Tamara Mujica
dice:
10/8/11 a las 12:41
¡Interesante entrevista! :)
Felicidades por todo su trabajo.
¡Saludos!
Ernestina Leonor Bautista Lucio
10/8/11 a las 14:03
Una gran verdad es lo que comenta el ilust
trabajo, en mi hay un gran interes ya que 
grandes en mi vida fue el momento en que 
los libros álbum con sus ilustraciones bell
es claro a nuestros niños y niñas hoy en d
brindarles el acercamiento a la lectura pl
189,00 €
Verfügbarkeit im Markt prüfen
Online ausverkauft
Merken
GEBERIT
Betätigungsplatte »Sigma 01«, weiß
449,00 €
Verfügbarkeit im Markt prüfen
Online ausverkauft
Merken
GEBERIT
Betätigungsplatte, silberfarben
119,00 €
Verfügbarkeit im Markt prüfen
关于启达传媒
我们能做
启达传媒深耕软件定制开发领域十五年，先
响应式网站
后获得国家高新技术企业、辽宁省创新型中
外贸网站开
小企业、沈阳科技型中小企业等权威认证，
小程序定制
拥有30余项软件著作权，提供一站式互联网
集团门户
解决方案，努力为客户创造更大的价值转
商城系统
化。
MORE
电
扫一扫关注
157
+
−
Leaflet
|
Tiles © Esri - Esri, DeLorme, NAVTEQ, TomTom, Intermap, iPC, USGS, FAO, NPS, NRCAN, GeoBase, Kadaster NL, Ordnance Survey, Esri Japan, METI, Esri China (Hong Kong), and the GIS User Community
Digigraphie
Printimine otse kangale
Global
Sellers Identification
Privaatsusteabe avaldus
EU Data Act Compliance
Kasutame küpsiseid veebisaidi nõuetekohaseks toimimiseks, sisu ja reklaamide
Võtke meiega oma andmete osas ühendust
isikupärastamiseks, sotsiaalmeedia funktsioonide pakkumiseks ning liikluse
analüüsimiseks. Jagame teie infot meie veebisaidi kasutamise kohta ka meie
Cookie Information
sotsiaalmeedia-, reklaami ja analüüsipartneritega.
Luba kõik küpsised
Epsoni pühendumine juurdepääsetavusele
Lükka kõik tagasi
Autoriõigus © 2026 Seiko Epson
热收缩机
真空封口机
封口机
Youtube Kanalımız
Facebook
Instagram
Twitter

- _Task goal_
Reproduce all of the material above line for line, with no changes to any character.

- _Answer for this exercise_
Tamara Mujica
dice:
10/8/11 a las 12:41
¡Interesante entrevista! :)
Felicidades por todo su trabajo.
¡Saludos!
Ernestina Leonor Bautista Lucio
10/8/11 a las 14:03
Una gran verdad es lo que comenta el ilust
trabajo, en mi hay un gran interes ya que 
grandes en mi vida fue el momento en que 
los libros álbum con sus ilustraciones bell
es claro a nuestros niños y niñas hoy en d
brindarles el acercamiento a la lectura pl
189,00 €
Verfügbarkeit im Markt prüfen
Online ausverkauft
Merken
GEBERIT
Betätigungsplatte »Sigma 01«, weiß
449,00 €
Verfügbarkeit im Markt prüfen
Online ausverkauft
Merken
GEBERIT
Betätigungsplatte, silberfarben
119,00 €
Verfügbarkeit im Markt prüfen
关于启达传媒
我们能做
启达传媒深耕软件定制开发领域十五年，先
响应式网站
后获得国家高新技术企业、辽宁省创新型中
外贸网站开
小企业、沈阳科技型中小企业等权威认证，
小程序定制
拥有30余项软件著作权，提供一站式互联网
集团门户
解决方案，努力为客户创造更大的价值转
商城系统
化。
MORE
电
扫一扫关注
157
+
−
Leaflet
|
Tiles © Esri - Esri, DeLorme, NAVTEQ, TomTom, Intermap, iPC, USGS, FAO, NPS, NRCAN, GeoBase, Kadaster NL, Ordnance Survey, Esri Japan, METI, Esri China (Hong Kong), and the GIS User Community
Digigraphie
Printimine otse kangale
Global
Sellers Identification
Privaatsusteabe avaldus
EU Data Act Compliance
Kasutame küpsiseid veebisaidi nõuetekohaseks toimimiseks, sisu ja reklaamide
Võtke meiega oma andmete osas ühendust
isikupärastamiseks, sotsiaalmeedia funktsioonide pakkumiseks ning liikluse
analüüsimiseks. Jagame teie infot meie veebisaidi kasutamise kohta ka meie
Cookie Information
sotsiaalmeedia-, reklaami ja analüüsipartneritega.
Luba kõik küpsised
Epsoni pühendumine juurdepääsetavusele
Lükka kõik tagasi
Autoriõigus © 2026 Seiko Epson
热收缩机
真空封口机
封口机
Youtube Kanalımız
Facebook
Instagram
Twitter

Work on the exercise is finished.